Dataset:

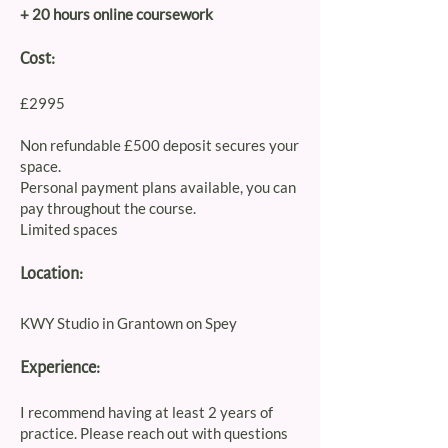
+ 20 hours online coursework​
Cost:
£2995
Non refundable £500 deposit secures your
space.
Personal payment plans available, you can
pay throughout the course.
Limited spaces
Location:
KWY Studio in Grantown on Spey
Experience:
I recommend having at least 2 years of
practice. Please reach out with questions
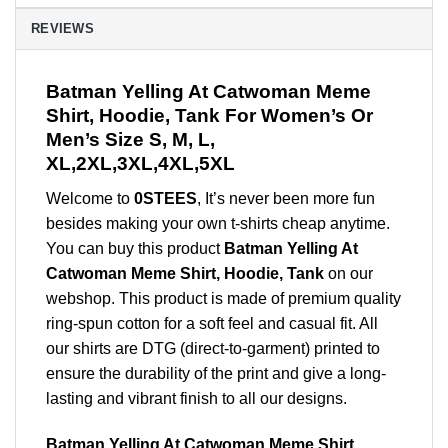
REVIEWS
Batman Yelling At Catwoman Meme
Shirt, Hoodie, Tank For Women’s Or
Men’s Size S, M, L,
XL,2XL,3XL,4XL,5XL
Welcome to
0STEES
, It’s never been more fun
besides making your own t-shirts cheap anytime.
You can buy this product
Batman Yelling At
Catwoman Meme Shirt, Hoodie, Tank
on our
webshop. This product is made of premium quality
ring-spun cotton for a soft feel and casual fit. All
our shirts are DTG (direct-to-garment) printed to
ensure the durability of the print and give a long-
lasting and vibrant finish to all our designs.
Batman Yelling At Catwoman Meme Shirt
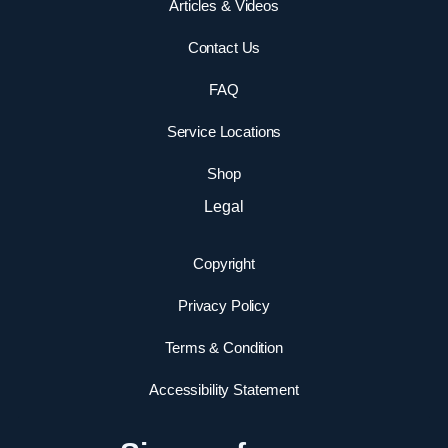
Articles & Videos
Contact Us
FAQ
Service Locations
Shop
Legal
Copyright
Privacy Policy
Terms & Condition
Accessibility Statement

Task statement: From the material above, print everything exactly except the pictures.

Task response:
+ 20 hours online coursework​
Cost:
£2995
Non refundable £500 deposit secures your
space.
Personal payment plans available, you can
pay throughout the course.
Limited spaces
Location:
KWY Studio in Grantown on Spey
Experience:
I recommend having at least 2 years of
practice. Please reach out with questions
REVIEWS
Batman Yelling At Catwoman Meme
Shirt, Hoodie, Tank For Women’s Or
Men’s Size S, M, L,
XL,2XL,3XL,4XL,5XL
Welcome to
0STEES
, It’s never been more fun
besides making your own t-shirts cheap anytime.
You can buy this product
Batman Yelling At
Catwoman Meme Shirt, Hoodie, Tank
on our
webshop. This product is made of premium quality
ring-spun cotton for a soft feel and casual fit. All
our shirts are DTG (direct-to-garment) printed to
ensure the durability of the print and give a long-
lasting and vibrant finish to all our designs.
Batman Yelling At Catwoman Meme Shirt
Articles & Videos
Contact Us
FAQ
Service Locations
Shop
Legal
Copyright
Privacy Policy
Terms & Condition
Accessibility Statement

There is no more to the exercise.